In [ ]:
%matplotlib inline
import matplotlib.pyplot as plt
import numpy as np
np.set_printoptions(precision=2)
In [ ]:
X = ["Some say the world will end in fire,",
"Some say in ice."]
In [ ]:
len(X)
In [ ]:
from sklearn.feature_extraction.text import CountVectorizer
vectorizer = CountVectorizer()
vectorizer.fit(X)
vectorizer.vocabulary_
In [ ]:
X_bag_of_words = vectorizer.transform(X)
X_bag_of_words
In [ ]:
print(X_bag_of_words.toarray())
In [ ]:
print(X)
vectorizer.get_feature_names()
In [ ]:
vectorizer.inverse_transform(X_bag_of_words)
In [ ]:
from sklearn.feature_extraction.text import TfidfVectorizer
tfidf_vectorizer = TfidfVectorizer()
tfidf_vectorizer.fit(X)
print(tfidf_vectorizer.get_feature_names())

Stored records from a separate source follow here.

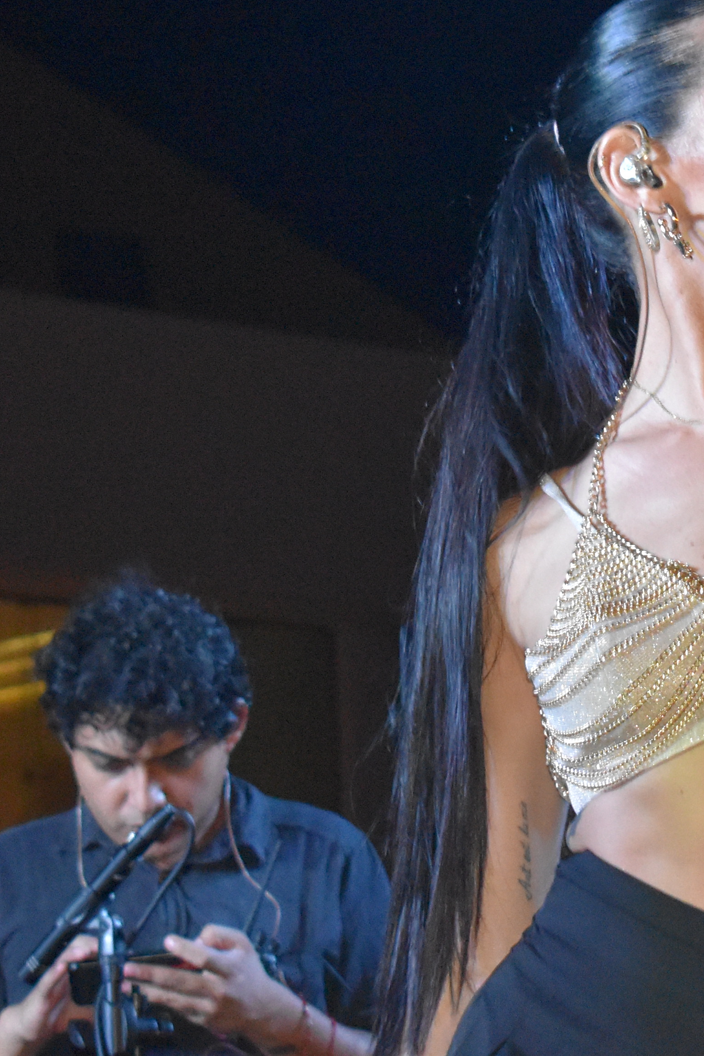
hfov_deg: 7.8
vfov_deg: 11.7
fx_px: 5142
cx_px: 678
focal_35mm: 175
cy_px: 351
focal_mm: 45
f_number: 5
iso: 3200
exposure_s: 1/60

print(tfidf_vectorizer.transform(X).toarray())
In [ ]:
X
In [ ]:
# look at sequences of tokens of minimum length 2 and maximum length 2
bigram_vectorizer = CountVectorizer(ngram_range=(2, 2))
bigram_vectorizer.fit(X)
bigram_vectorizer.get_feature_names()
In [ ]:
bigram_vectorizer.transform(X).toarray()
In [ ]:
gram_vectorizer = CountVectorizer(ngram_range=(1, 2))
gram_vectorizer.fit(X)
gram_vectorizer.get_feature_names()
In [ ]:
X_1_2_gram = gram_vectorizer.transform(X)
print(X_1_2_gram.shape)
print(X_1_2_gram.toarray())
In [ ]:
char_vectorizer = CountVectorizer(ngram_range=(2, 3), analyzer="char")
char_vectorizer.fit(X)
print(char_vectorizer.get_feature_names())